The feeling cued off by the situation that Legalos is describing is existential anxiety, the threat of nothingness. It doesn’t make us sick to feel it, as many Western psychologists make it their business to cram down our throats, but rather it makes us human. As conscious beings capable of conceptualizing the enormity of the cosmos and our tiny place in it, capable of looking backwards and forwards across time, fully aware of our own demise and fully uncertain of what awaits us afterwards, existential anxiety is our birthright, not a sign of dysfunction or mental illness.

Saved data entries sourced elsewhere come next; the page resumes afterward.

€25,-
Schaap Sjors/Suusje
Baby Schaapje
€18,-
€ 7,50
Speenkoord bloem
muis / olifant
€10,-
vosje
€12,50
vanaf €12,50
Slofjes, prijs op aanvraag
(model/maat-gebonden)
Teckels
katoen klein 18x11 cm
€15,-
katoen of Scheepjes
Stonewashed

That feeling of dread comes from a completely legitimate place, and for those who experience it often it probably just means that they’re more in touch with the human condition and the precariousness of life than the rest of the population. But they’re not necessarily able to put it all into words, to bring their feelings into consciousness, since existential anxiety is by its very nature nebulous, a sleeping malice. On top of this our Western culture is allergic to any honest discussion about human mortality. We prefer to think and act within fictional frameworks in order to combat the discomfiting feeling of dread that arises from even thinking about death, let alone talking about it.

But that sleepless malice is always present, and as we move through the lifespan it begins to stir. The paradox is that recognizing the true source of our dread is the way to find relief. Once we name something it loses some of its power over us, a faceless enemy is far more terrifying than one we can see and understand. The feeling of dread comes from a real place, but that place is usually far removed from the immediate situation, an insight that has the power to make that dread dissipate.